___ TEXTE FOURNI ___
M : Et ça l’est ! La dystopie saupoudrée de science-fiction angoissante est l’un des domaines de prédilection de Netflix. Et quand on regarde Maniac, on a d’ailleurs l’impression de voir un long épisode de Black Mirror, où le futur rime quasiment toujours avec l’horreur. Owen et Annie vivent dans un New York qu’on a du mal à situer dans le temps. Il y a des bâtiments et néons façon Blade Runner, mais des ordinateurs très datés rappelant le Minitel. Owen habite dans un minuscule studio qui a plus l’air d’un placard aménagé, occupe un poste de bureau sans but ni intérêt. De son côté, Annie vivote et se tient le plus à l’écart possible des autres. La solution à la solitude ? Louer un ami.
C : Effectivement, ça ne fait pas rêver. Le pari de Maniac, c’est de balader ces deux personnages dans différents mondes et époques.
M : Lorsqu’ils prennent le deuxième médicament, Owen et Annie sont plongés dans un profond sommeil hallucinatoire, censé être thérapeutique. Dans ces rêves artificiels, générés par une machine, ils deviennent d’autres personnes avec une autre personnalité et surtout, ils n’ont pas conscience d’être dans un rêve. Dans l’un d’eux, ils forment un couple kitsch des années 80, essayant de récupérer un lémurien volé par un magasin de fourrure. Dans un autre, on les retrouve dans une fête guindée des années 30 qui rappelle Gatsby le Magnifique. Les rêves d’Annie la transportent même jusque dans un univers d’heroic-fantasy.
EXTRAIT 3
C : Sauf que ces deux beta-testeurs oniriques se retrouvent dans les mêmes rêves, ce qui n’est pas censé arriver.
M : À cause de sa paranoïa, Owen est persuadé qu’il s’agit d’un signe du destin. À la base réticente, Annie finit par être troublée de ces rêves communs, que l’équipe en charge de l’étude n’arrive pas à empêcher. Ce processus a été inventé en partie par le megalo Dr. James K. Mantleray, joué par Justin Théroux, ridicule avec sa moumoute grossière. Il est assisté du Dr. Azumi Fujita, jeune scientifique à l’éthique forte, jouée par Sonoya Mizuno. Avec sa diction ultra rapide et ses cigarettes fumées au kilomètre, elle est magnétique.
___ DONNÉES EXTRAITES ___
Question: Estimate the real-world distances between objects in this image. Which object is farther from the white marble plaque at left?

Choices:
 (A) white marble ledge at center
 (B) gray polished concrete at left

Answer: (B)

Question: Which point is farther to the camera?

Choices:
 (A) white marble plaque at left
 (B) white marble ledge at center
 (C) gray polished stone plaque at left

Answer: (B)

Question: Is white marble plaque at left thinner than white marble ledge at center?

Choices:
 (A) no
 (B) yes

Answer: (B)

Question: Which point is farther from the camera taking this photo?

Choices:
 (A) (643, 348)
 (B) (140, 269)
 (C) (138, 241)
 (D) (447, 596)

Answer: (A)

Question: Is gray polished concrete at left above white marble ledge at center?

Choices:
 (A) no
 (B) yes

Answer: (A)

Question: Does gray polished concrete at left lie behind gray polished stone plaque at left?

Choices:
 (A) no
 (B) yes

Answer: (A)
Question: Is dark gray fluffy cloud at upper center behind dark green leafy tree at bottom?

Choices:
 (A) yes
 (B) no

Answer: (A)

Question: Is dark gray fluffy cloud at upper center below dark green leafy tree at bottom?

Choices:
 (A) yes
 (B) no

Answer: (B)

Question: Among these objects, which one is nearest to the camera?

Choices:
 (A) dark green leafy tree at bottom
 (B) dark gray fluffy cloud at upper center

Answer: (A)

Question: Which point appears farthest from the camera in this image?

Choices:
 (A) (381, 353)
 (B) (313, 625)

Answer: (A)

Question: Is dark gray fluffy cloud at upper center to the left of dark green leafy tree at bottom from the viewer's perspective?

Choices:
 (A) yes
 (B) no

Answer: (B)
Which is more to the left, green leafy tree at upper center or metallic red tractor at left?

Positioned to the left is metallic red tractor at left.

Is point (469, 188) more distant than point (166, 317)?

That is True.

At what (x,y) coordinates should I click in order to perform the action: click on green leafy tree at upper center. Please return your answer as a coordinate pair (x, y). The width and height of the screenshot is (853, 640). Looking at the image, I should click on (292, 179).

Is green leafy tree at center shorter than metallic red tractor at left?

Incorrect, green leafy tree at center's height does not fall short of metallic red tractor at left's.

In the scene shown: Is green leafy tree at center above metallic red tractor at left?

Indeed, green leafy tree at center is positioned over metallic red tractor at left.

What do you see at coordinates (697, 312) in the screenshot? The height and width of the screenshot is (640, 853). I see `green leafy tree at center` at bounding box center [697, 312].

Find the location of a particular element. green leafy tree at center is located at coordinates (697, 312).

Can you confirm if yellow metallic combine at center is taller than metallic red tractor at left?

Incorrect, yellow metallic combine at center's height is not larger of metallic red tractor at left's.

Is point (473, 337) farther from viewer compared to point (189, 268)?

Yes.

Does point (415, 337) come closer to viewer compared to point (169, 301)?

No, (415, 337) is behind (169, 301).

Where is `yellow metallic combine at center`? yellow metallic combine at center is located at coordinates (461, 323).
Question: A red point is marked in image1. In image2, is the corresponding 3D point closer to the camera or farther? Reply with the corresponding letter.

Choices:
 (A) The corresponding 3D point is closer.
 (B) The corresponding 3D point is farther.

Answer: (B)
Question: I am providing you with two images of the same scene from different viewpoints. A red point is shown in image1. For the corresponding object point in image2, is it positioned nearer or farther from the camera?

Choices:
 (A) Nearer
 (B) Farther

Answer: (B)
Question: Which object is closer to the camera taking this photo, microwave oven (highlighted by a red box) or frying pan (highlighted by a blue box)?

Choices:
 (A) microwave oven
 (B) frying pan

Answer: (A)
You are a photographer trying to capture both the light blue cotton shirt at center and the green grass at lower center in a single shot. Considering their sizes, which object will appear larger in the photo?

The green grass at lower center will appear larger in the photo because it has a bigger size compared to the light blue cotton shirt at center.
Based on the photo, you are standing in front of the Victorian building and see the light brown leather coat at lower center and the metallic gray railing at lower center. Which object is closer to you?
___
• _CONSIGNES DE L'EXERCICE_
**A)** Pouvez-vous résumer en deux phrases le texte sur la série Maniac ?
**B)** Pouvez-vous recopier tout le passage du texte sur la série Maniac, depuis « M : Lorsqu’ils » jusqu'à « pas censé arriver. » ?

• _RÉSULTATS DE L'EXERCICE_
**A)** Dans la série Maniac, Owen et Annie vivent dans un New York difficile à situer dans le temps. Après la prise d'un deuxième médicament, ils sont plongés dans des rêves artificiels générés par une machine, où ils deviennent d'autres personnes sans savoir qu'ils rêvent, et ils se retrouvent dans les mêmes rêves, ce qui n'est pas censé arriver.

**B)**
M : Lorsqu’ils prennent le deuxième médicament, Owen et Annie sont plongés dans un profond sommeil hallucinatoire, censé être thérapeutique. Dans ces rêves artificiels, générés par une machine, ils deviennent d’autres personnes avec une autre personnalité et surtout, ils n’ont pas conscience d’être dans un rêve. Dans l’un d’eux, ils forment un couple kitsch des années 80, essayant de récupérer un lémurien volé par un magasin de fourrure. Dans un autre, on les retrouve dans une fête guindée des années 30 qui rappelle Gatsby le Magnifique. Les rêves d’Annie la transportent même jusque dans un univers d’heroic-fantasy.
EXTRAIT 3
C : Sauf que ces deux beta-testeurs oniriques se retrouvent dans les mêmes rêves, ce qui n’est pas censé arriver.